What you should do —
From the first line to the last, repeat the data exactly but leave out the pictures.

Data items:

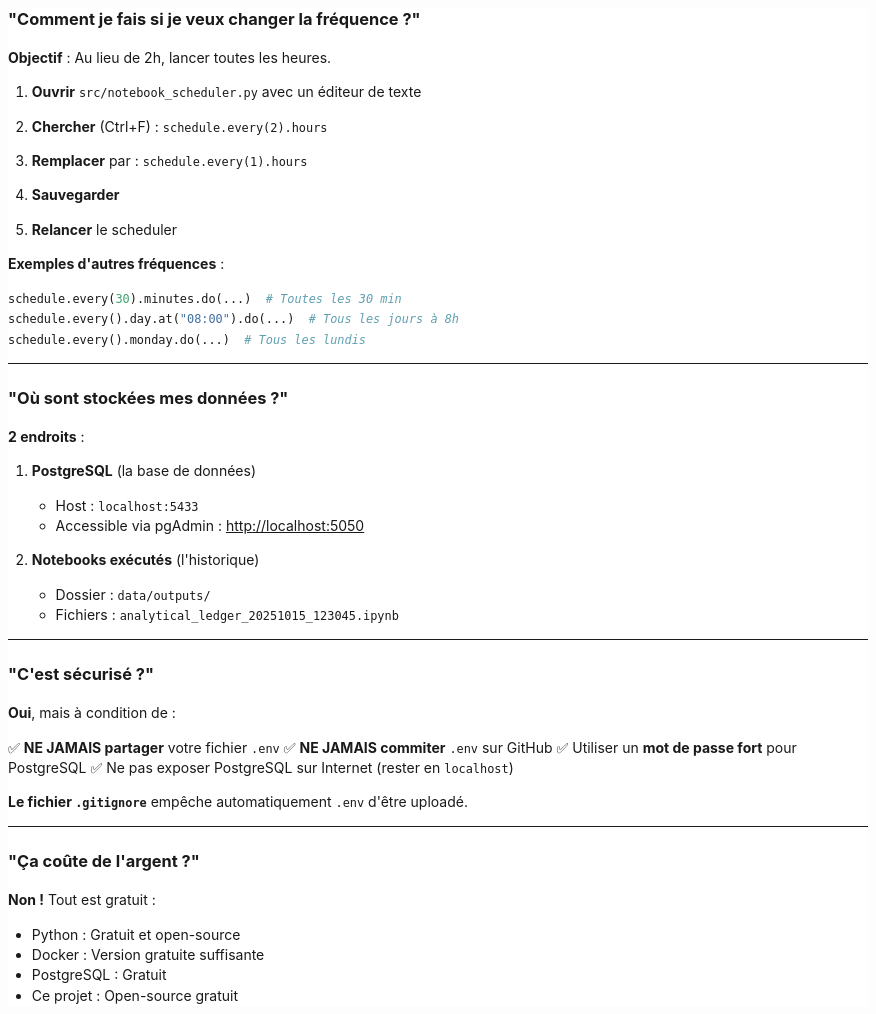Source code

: 
### "Comment je fais si je veux changer la fréquence ?"

**Objectif** : Au lieu de 2h, lancer toutes les heures.

1. **Ouvrir** `src/notebook_scheduler.py` avec un éditeur de texte

2. **Chercher** (Ctrl+F) : `schedule.every(2).hours`

3. **Remplacer** par : `schedule.every(1).hours`

4. **Sauvegarder**

5. **Relancer** le scheduler

**Exemples d'autres fréquences** :
```python
schedule.every(30).minutes.do(...)  # Toutes les 30 min
schedule.every().day.at("08:00").do(...)  # Tous les jours à 8h
schedule.every().monday.do(...)  # Tous les lundis
```

---

### "Où sont stockées mes données ?"

**2 endroits** :

1. **PostgreSQL** (la base de données)
   - Host : `localhost:5433`
   - Accessible via pgAdmin : [http://localhost:5050](http://localhost:5050)

2. **Notebooks exécutés** (l'historique)
   - Dossier : `data/outputs/`
   - Fichiers : `analytical_ledger_20251015_123045.ipynb`

---

### "C'est sécurisé ?"

**Oui**, mais à condition de :

✅ **NE JAMAIS partager** votre fichier `.env`
✅ **NE JAMAIS commiter** `.env` sur GitHub
✅ Utiliser un **mot de passe fort** pour PostgreSQL
✅ Ne pas exposer PostgreSQL sur Internet (rester en `localhost`)

**Le fichier `.gitignore`** empêche automatiquement `.env` d'être uploadé.

---

### "Ça coûte de l'argent ?"

**Non !** Tout est gratuit :
- Python : Gratuit et open-source
- Docker : Version gratuite suffisante
- PostgreSQL : Gratuit
- Ce projet : Open-source gratuit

Solution to the exercise —
Source code

: 
### "Comment je fais si je veux changer la fréquence ?"

**Objectif** : Au lieu de 2h, lancer toutes les heures.

1. **Ouvrir** `src/notebook_scheduler.py` avec un éditeur de texte

2. **Chercher** (Ctrl+F) : `schedule.every(2).hours`

3. **Remplacer** par : `schedule.every(1).hours`

4. **Sauvegarder**

5. **Relancer** le scheduler

**Exemples d'autres fréquences** :
```python
schedule.every(30).minutes.do(...)  # Toutes les 30 min
schedule.every().day.at("08:00").do(...)  # Tous les jours à 8h
schedule.every().monday.do(...)  # Tous les lundis
```

---

### "Où sont stockées mes données ?"

**2 endroits** :

1. **PostgreSQL** (la base de données)
   - Host : `localhost:5433`
   - Accessible via pgAdmin : [http://localhost:5050](http://localhost:5050)

2. **Notebooks exécutés** (l'historique)
   - Dossier : `data/outputs/`
   - Fichiers : `analytical_ledger_20251015_123045.ipynb`

---

### "C'est sécurisé ?"

**Oui**, mais à condition de :

✅ **NE JAMAIS partager** votre fichier `.env`
✅ **NE JAMAIS commiter** `.env` sur GitHub
✅ Utiliser un **mot de passe fort** pour PostgreSQL
✅ Ne pas exposer PostgreSQL sur Internet (rester en `localhost`)

**Le fichier `.gitignore`** empêche automatiquement `.env` d'être uploadé.

---

### "Ça coûte de l'argent ?"

**Non !** Tout est gratuit :
- Python : Gratuit et open-source
- Docker : Version gratuite suffisante
- PostgreSQL : Gratuit
- Ce projet : Open-source gratuit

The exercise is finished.